Get out into the real world,
Write your own story in colourful ink,
You’ve only got one life,
“Who cares what people think?”

I just love what Melissa has done with her poem here. The use of the “who cares what people think” refrain at the beginning and the end, with the twist in meaning from the changed context, helps to reinforce the message of the poem: that it’s all about perception. Your own attitude towards things is what really matters – not what other people think. I think it’s fantastic that our students have these opportunities to hone their craft and get their words out into the world in this way.

The Gabblers Club

On Monday, I returned to the Bristol Hotel for the finals of the Gabblers Club competition for the first time since the COVID pandemic. Gabblers is a long-standing tradition across Bristol schools, where Sixth Form students meet together to practise the art of after-dinner speaking.
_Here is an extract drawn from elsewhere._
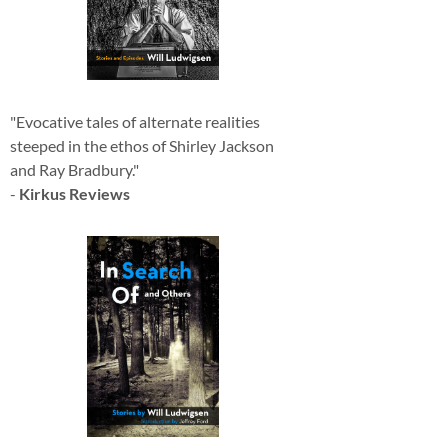
"Evocative tales of alternate realities
steeped in the ethos of Shirley Jackson
and Ray Bradbury."
-
Kirkus Reviews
There were twenty competitors from state and independent schools, with our entrant – Gemma Partridge – dazzling the audience with her witty and thought-provoking speech on the topic of “Soaps.” Gemma – who won the Raymond Hayter Song Prize in the Churchill Young Musician of the Year competition in January, and was part of the crew for Dance Live! – is a shining example of a student who has made the most of the opportunities offered to her, and thrived as a result.

It makes me so proud to see our students achieving such highs across this range of disciplines – with the confidence to express themselves. This is exactly the positive difference our vision statement talks about.